The SMEI regulation was proposed by the Commission in 2022 in an effort to secure the supply of essential goods in the single market and protect the integrity of the single market in emergencies.

Among other measures, the proposed regulation would allow the Commission to monitor supply chains based on data that companies would have to provide to it, and in emergencies, the Commission could force companies to prioritise some orders for emergency-relevant products over other orders.

Moreover, member states would have to set up national reserves for some of the most important materials and products under the regulation.

The proposal was written with the experience of the pandemic in mind, when EU countries were caught off guard and medical equipment was hard to come by, leading to closed borders and critical shortages.

Many member states criticised the proposal for the competences it would give to the European Commission, with some even thinking that, contrary to its intent, the proposal might actually lead to a fragmentation of the single market.

To check the legal soundness of the proposal and of its legal basis, more specifically, member states tasked the EU Council’s Legal Service (CLS) to study it and draft a legal opinion on it.

“Significantly amend or delete”

The opinion, sent to member states on 4 April, throw many of the core measures of the SMEI into doubt.

Basing itself on case law from the European Court of Justice, the Council Legal Service (CLS) wrote that “the proposed measures go beyond what the Court has so far found compatible,” referring to the legal basis that the Commission chose to base its proposal on.

“If the co-legislators nevertheless decide to adopt the proposed measures […], they should significantly amend the main provisions of SMEI,” the legal opinion stated, mentioning the subject matter, the objectives, the definitions, and the criteria triggering the vigilance and emergency modes specifically.

The co-legislators refers to the EU member state governments in the EU Council and to the European Parliament.

The criticism is even harsher regarding the SMEI’s provisions for national strategic reserves, the information requests to economic operators and priority-rated orders, which co-legislators should “delete or significantly amend,” according to the CLS opinion.

The CLS argued that the SMEI should be much more targeted. However, this would risk defeating the purpose of the SMEI, which was drafted to be applicable for unforeseen crises, just as the pandemic was not foreseen by many.

The Commission’s SMEI proposal also includes measures that should ensure that the free movement across borders is secured even in an emergency.
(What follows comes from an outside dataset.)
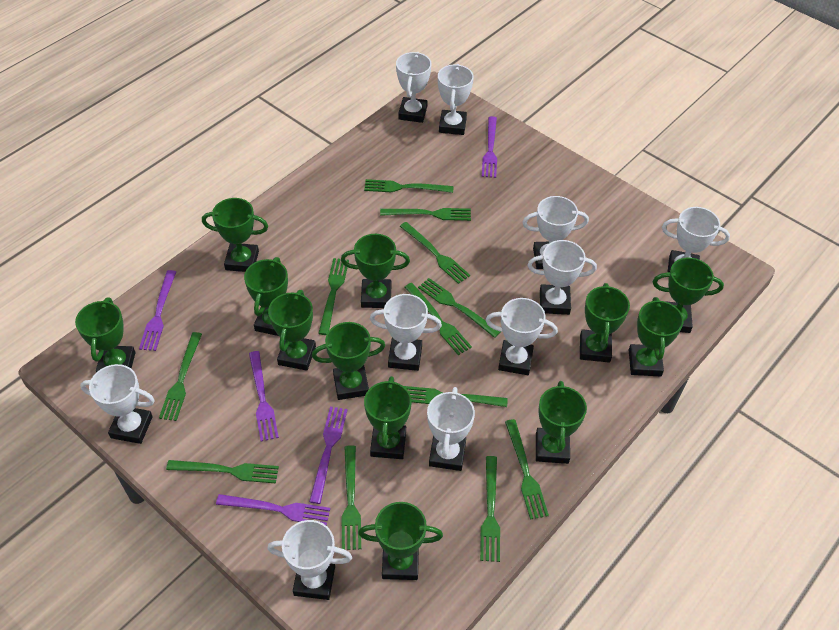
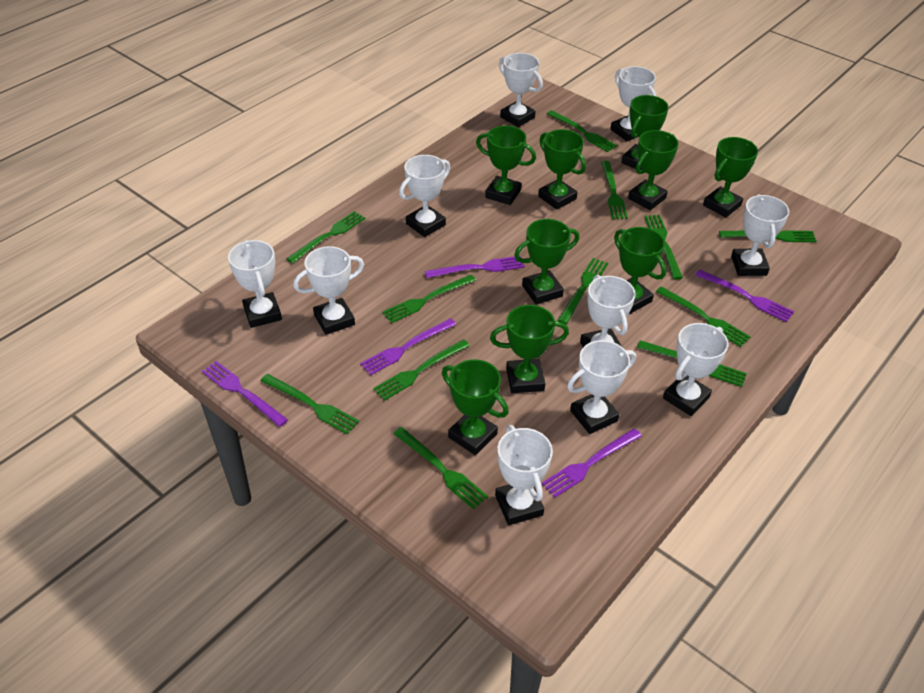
green trophy: [75,297,135,372] [202,198,268,272] [244,257,288,336] [268,290,316,371] [312,322,385,400] [341,234,410,308] [358,502,443,580] [364,376,412,459] [536,381,587,464] [580,283,630,363] [629,297,683,376] [653,258,724,333] = 12 -> [442,359,509,455] [476,126,536,205] [490,305,569,393] [514,219,579,305] [538,129,586,210] [614,227,666,314] [621,95,669,170] [628,130,678,210] [703,137,758,217] = 9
These measures are viewed a little more positively by the CLS. Nevertheless, the CLS also argued for their redrafting “in order to ensure legal certainty”.

Member states defang the SMEI

The SMEI proposal is currently being discussed by both the European Parliament and member states.

In a draft compromise text for the common position of member states, seen by EURACTIV, the articles that received the most criticism from the CLS have been deleted from the Council position.

Namely, these are the measures on strategic reserves on the national level and the measure on priority-rated orders that would allow the Commission to force companies to prioritise certain orders in an emergency.

The measures relating to mandatory information requests from the Commission to companies will also be either deleted or heavily edited, according to the leaked compromise text.

Meanwhile, the first draft, which the EU Parliament’s rapporteur on the file, Andreas Schwab, presented for the Parliament’s negotiating position, remains much closer to the original proposal by the Commission.